Lo sucedido hace dos semanas en Perú, es buen ejemplo de la guerra de las oligarquías latinoamericanas contra la reciente ola de gobiernos progresistas e izquierdistas. Son guerras en las que el clasismo, el racismo, la discriminación y el poder económico y su brutal concentración en pocas manos, juegan un papel fundamental. Las oligarquías en América Latina, la mayoría de origen criollo, no solo repelen las ideologías con orígenes en la izquierda, guerrillas, movimientos sociales, la defensa de los pueblos, el protagonismo de líderes y políticos provenientes de los pueblos originarios, sino también cualquier cambio que atente en contra del estatus quo que resguarda sus privilegios, apropiación de la riqueza, explotación de los trabajadores y grupos étnicos, las instituciones estatales que garantizan su poder económico y político, los medios corporativos y el intervencionismo de gobiernos extranjeros, como Estados Unidos.
Sin embargo, los escenarios han cambiado, no solo porque los mecanismos
de dominación y explotación están transformándose de manera acelerada, sino
también porque los gobiernos progresistas y de izquierda han decido jugar el
juego de la democracia burguesa. Lo anterior no significa que la esencia de la
acumulación capitalista no continúe determinando a sociedades y naciones. Por
ejemplo, el neoliberalismo, a pesar de la crisis de sus principales premisas
que revelan la crisis del capitalismo, penetró todos los rincones de las
sociedades, e incluso arrebató a la izquierda una serie de causas y empoderó a
grupos que se autonombraron la “sociedad civil”, muchos de los cuales buscaron
llenar los huecos dejados por la minimización del Estado, financiados por los
gobiernos nacionales y extranjeros.
Asimismo, la oligarquía y sus grupos política e ideológicamente afines,
simulando luchar por los derechos de los más necesitados, grupos vulnerables y
la diversidad sexual, fueron elaborando una perversa narrativa por medio de la
que se apoderaron de luchas y causas justas, muchas enarboladas por la
izquierda, movimientos sociales y liderazgos progresistas e izquierdistas,
además de usar las leyes y el estado de derecho sancionado por el
neoliberalismo, para minar a los gobiernos izquierdistas y progresistas que
arribaron al poder político acorde con las reglas de la democracia burguesa,
pero que las oligarquías nacionales y extranjeras experimentaron como atentados
a sus privilegios y el estatus quo.

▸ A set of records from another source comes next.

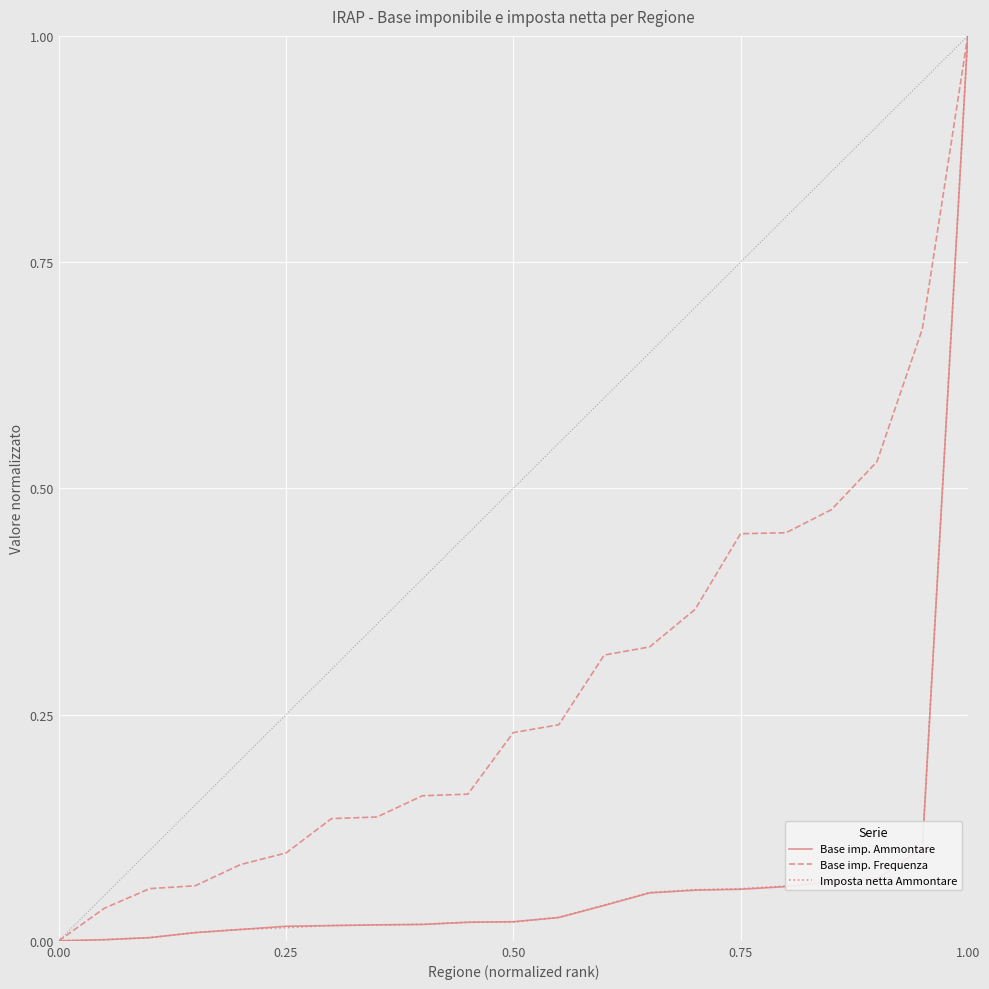

Which series has the largest total across all categories?

Base imp. Frequenza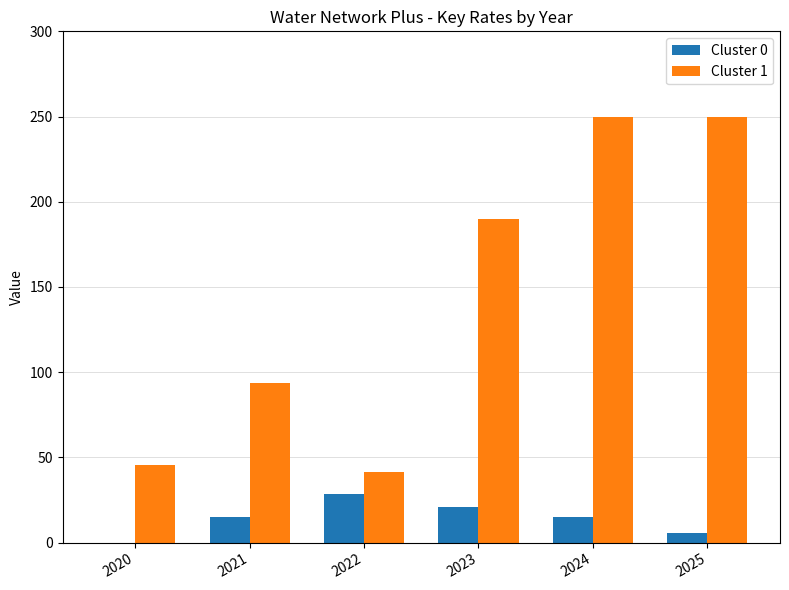

Where is Cluster 1 nearest to the value 145?

2023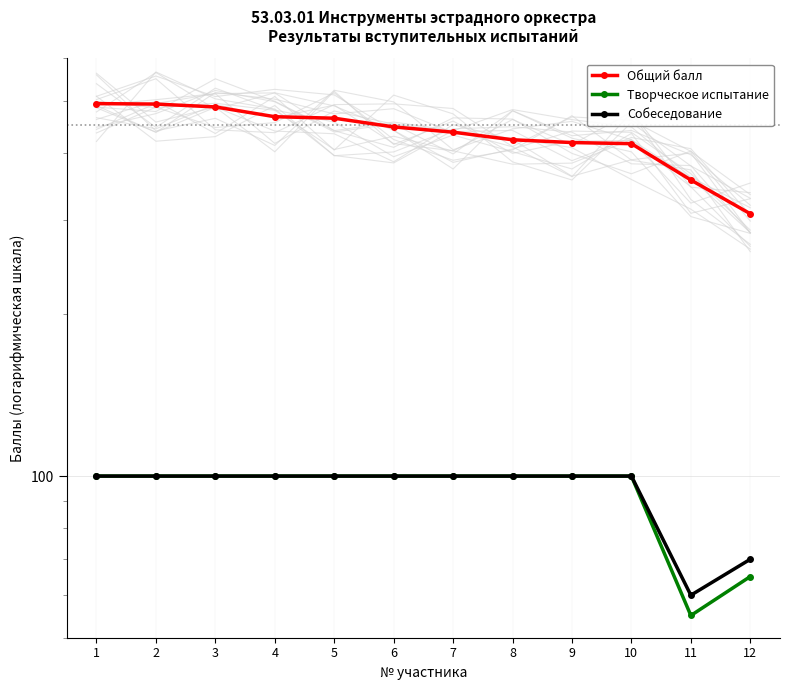

Where is Творческое испытание nearest to the value 77?

12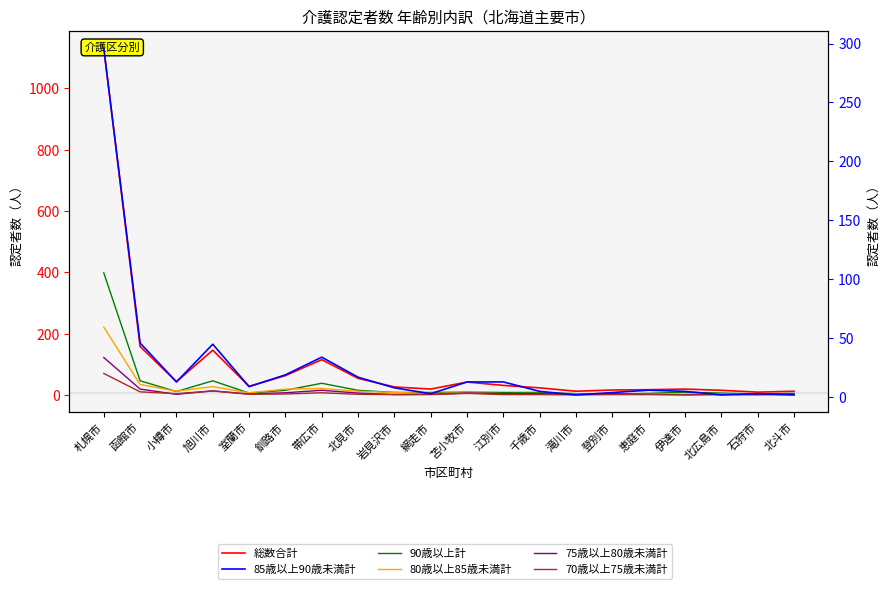

How many data points in 80歳以上85歳未満計 are above 7?

8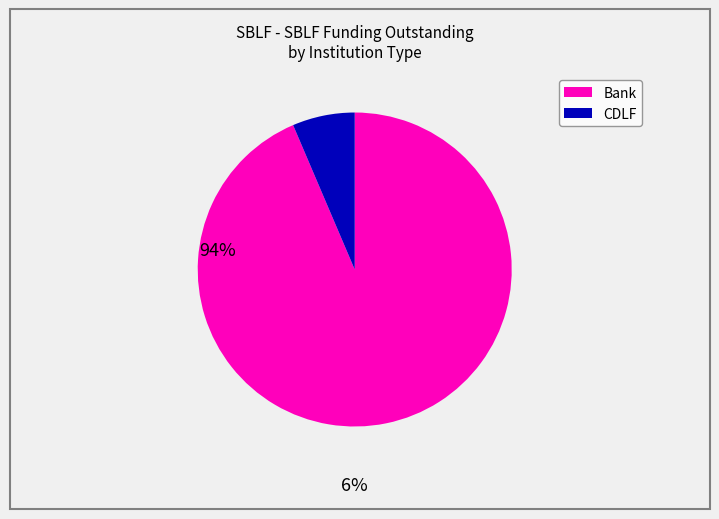

Does any single category account for the majority?

Yes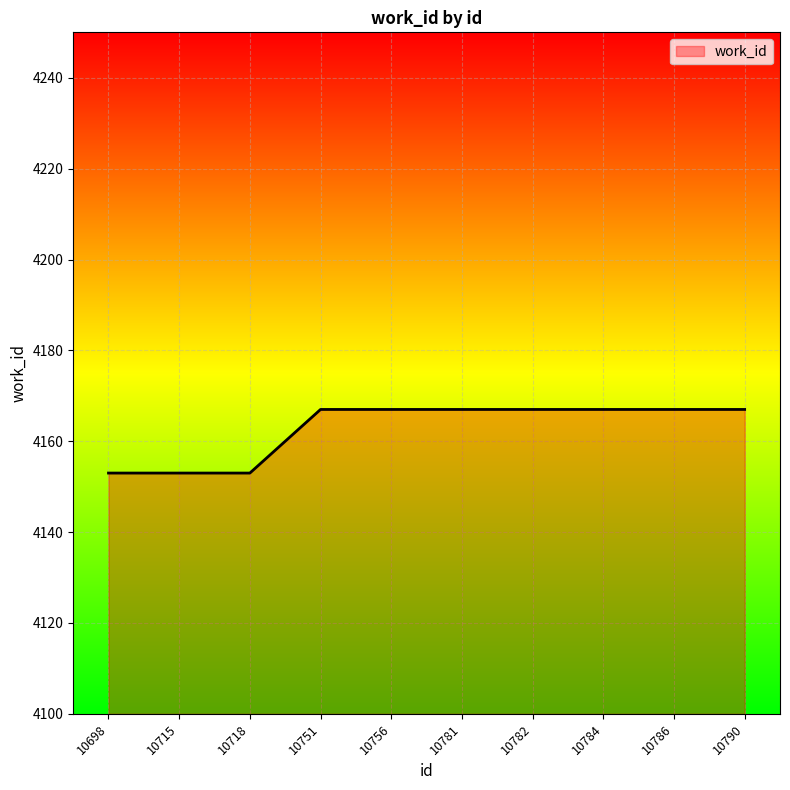

Reading right to left, list all the values displayed in this chart.

10790=4167	10786=4167	10784=4167	10782=4167	10781=4167	10756=4167	10751=4167	10718=4153	10715=4153	10698=4153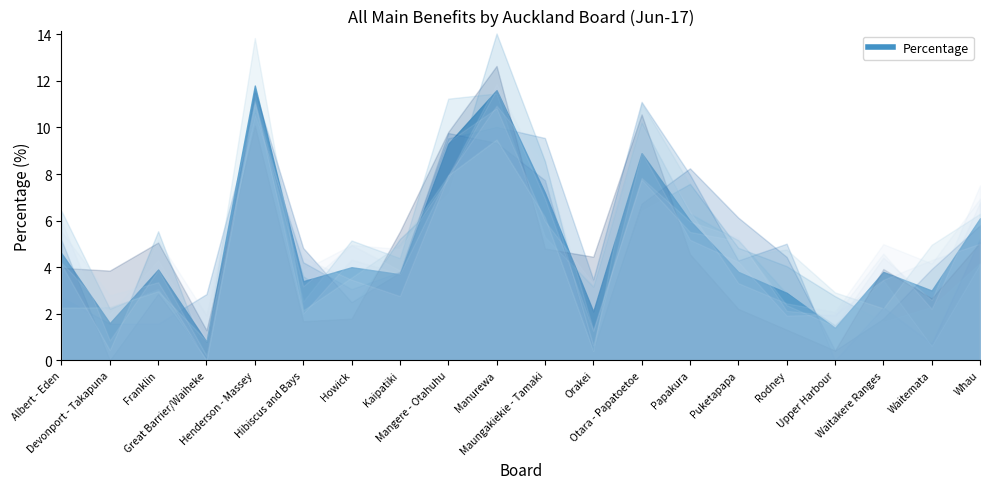

What is the sum of the values at Rodney and Devonport - Takapuna?

4.5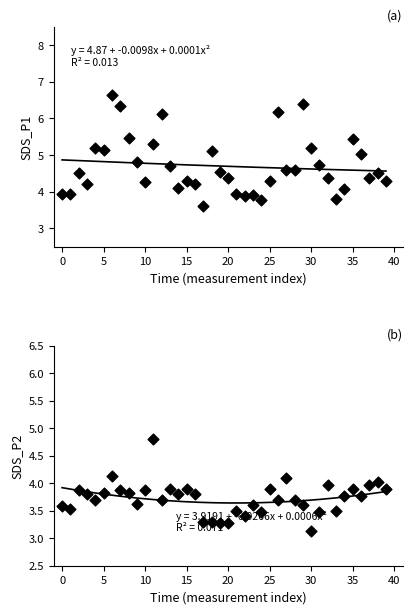

At how many categories does at least one series exceed 3?

40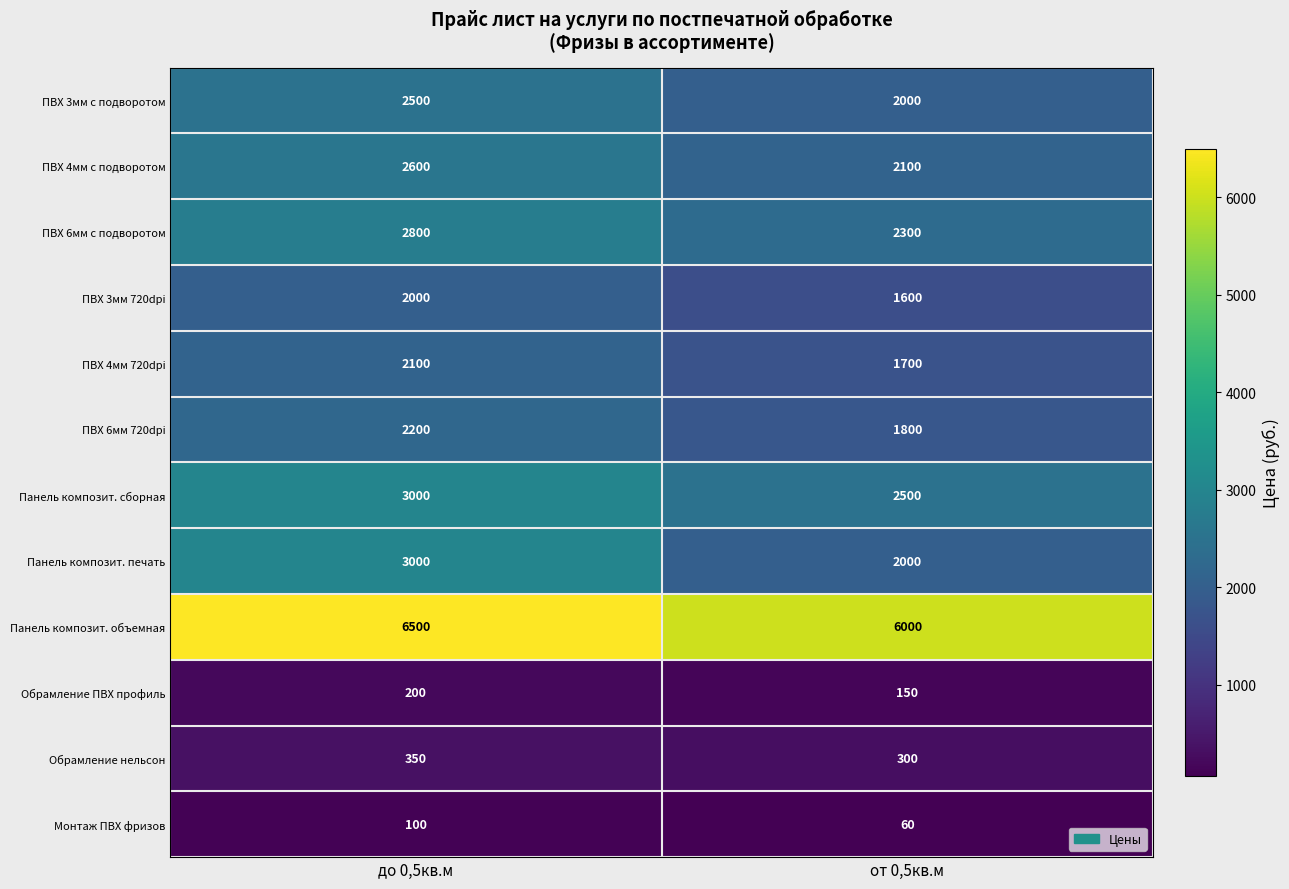

At which category does the chart reach its peak across all series?

до 0,5кв.м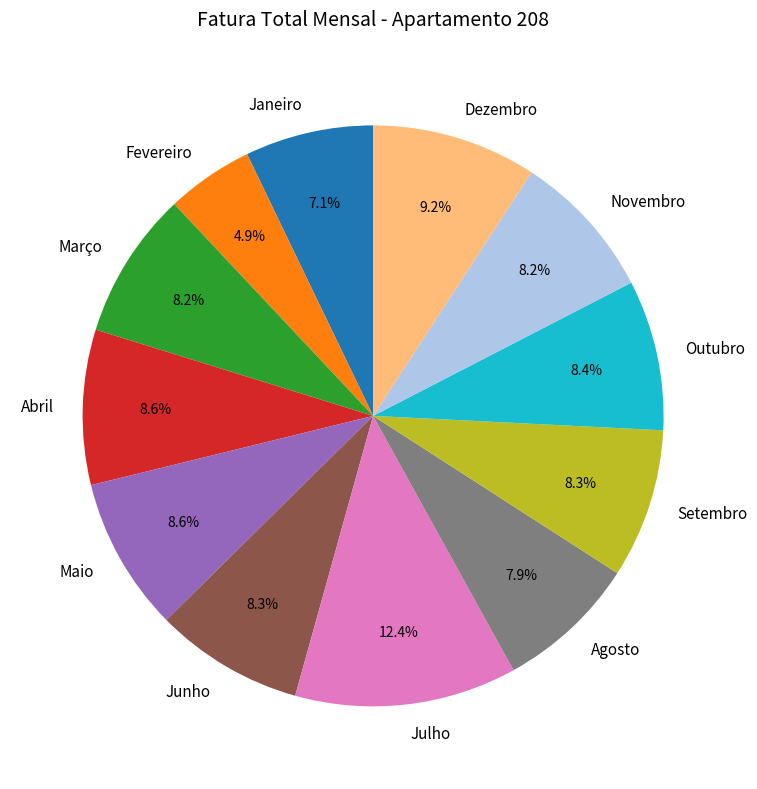

Between Maio and Fevereiro, which is larger?

Maio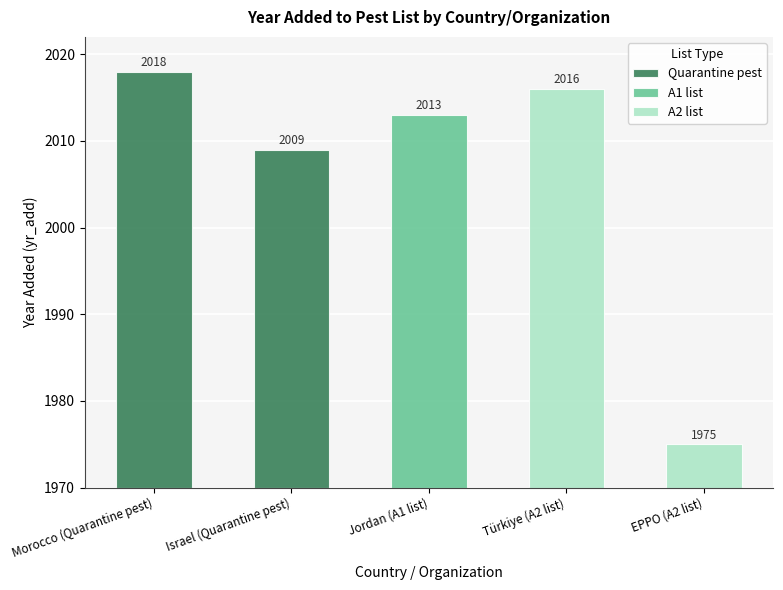

Which has a higher value, Türkiye (A2 list) or Morocco (Quarantine pest)?

Morocco (Quarantine pest)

Fue el caso de Lula en Brasil, acusado
falsamente de corrupción por jueces derechistas y replicado por los medios
corporativos, incluidos aquellos “independientes” y supuestamente progresistas.
Es en este contexto en el que se consolida el golpe blando, la guerra
híbrida y el lawfare. Es decir, el derrocamiento de los gobiernos de izquierda
y progresistas por otros medios: las constituciones nacionales, leyes de todo
tipo y el poder judicial afín a la oligarquía y la derecha y ultraderecha. En el
caso de Lula en Brasil, bastó un cúmulo de falsedades para encarcelarlo y
derribar a su sucesora, Dilma Rousseff. En Bolivia se usó el aparato electoral
y judicial para derrocar a Evo Morales e impulsar un golpe de estado. En
Ecuador se inventó un expediente de supuestos sobornos contra el expresidente
Rafael Correa, en el intento de la derecha ecuatoriana para encarcelarlo y
evitar su candidatura a la presidencia. En Argentina, el aparato judicial que
sobrevive a las sangrientas dictaduras condenó a la cárcel y a no poder ejercer
ningún cargo público a la vicepresidenta, Cristina Kirchner, mientras en Perú,
acorde con la constitución prevaleciente, en la que el congreso puede inventar
cualquier cargo contra un presidente electo legítimamente, se promovió un golpe
de estado contra el presidente Pedro Castillo.